The zerglings were so many that they cracked the turtle shell and overran KillAll. GG. KillAll lost drones right off because the sunkens were misplaced, but it took only a fraction of the zerglings to finish off the sunkens. Steamhammer had a completed spire but did not need any mutalisks (see how many purple zerglings are already en route).

the end of the game

Steamhammer’s reaction to static defense is effective. You can beat it with a turtle strategy, but only by exploiting weaknesses. The reaction to static defense is not a weakness.

Stone now attacks buildings

Igor Dimitrijevic has uploaded a new version of Stone, a version which attacks buildings instead of workers. I guess it’s because worker defense has been steadily improving, but many bots still don’t react when a building comes under attack.

Steamhammer doesn’t react to attacks on buildings. Even so, its usual anti-rush opening defended successfully in this game. Buildings have a lot of hit points, so the spawning pool finished before it was destroyed. In the picture, the spawning pool is about to die before any zerglings are spawned, but the sunken colony is already morphing.

Steamhammer loses the pool

The sunken protected the hatchery completely, so there was little risk. Steamhammer replaced the spawning pool in the same position, which was not safe because the sunken protection extended to only one side of the pool. Stone did not seem to understand the range of the sunken, and half the SCVs sent to attack the pool were killed while standing just inside the danger zone. Steamhammer actually won the game more easily than against the older Stone version, because Stone threw away so many SCVs. Stone did point out weaknesses. Steamhammer should defend buildings which are in danger of being lost, and it needs better building placement.

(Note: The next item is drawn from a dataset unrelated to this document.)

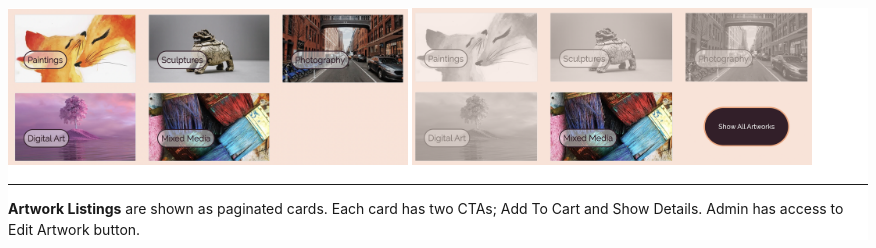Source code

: <img src="documentation/feature_testing_images/filtering.png" alt="filtering" style="width: 400px;">

<img src="documentation/feature_testing_images/filtering-2.png" alt="filtering-2" style="width: 400px;">

<hr>

**Artwork Listings** are shown as paginated cards. Each card has two CTAs; Add To Cart and Show Details. Admin has access to Edit Artwork button.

This game versus Skynet by Andrew Smith was fun. Skynet, ahead of its time as usual, does react when buildings are attacked, and pulled many probes to defend. Skynet was unworried by the skirmishes and calmly continued with its build: Late gateway, gas, cyber core... all before the first combat unit.

Skynet doesn’t care

My impression is that the change to Stone has left it weaker overall. Buildings are too hard to kill. Still, it does easily wipe out some opponents, and every change is a new challenge.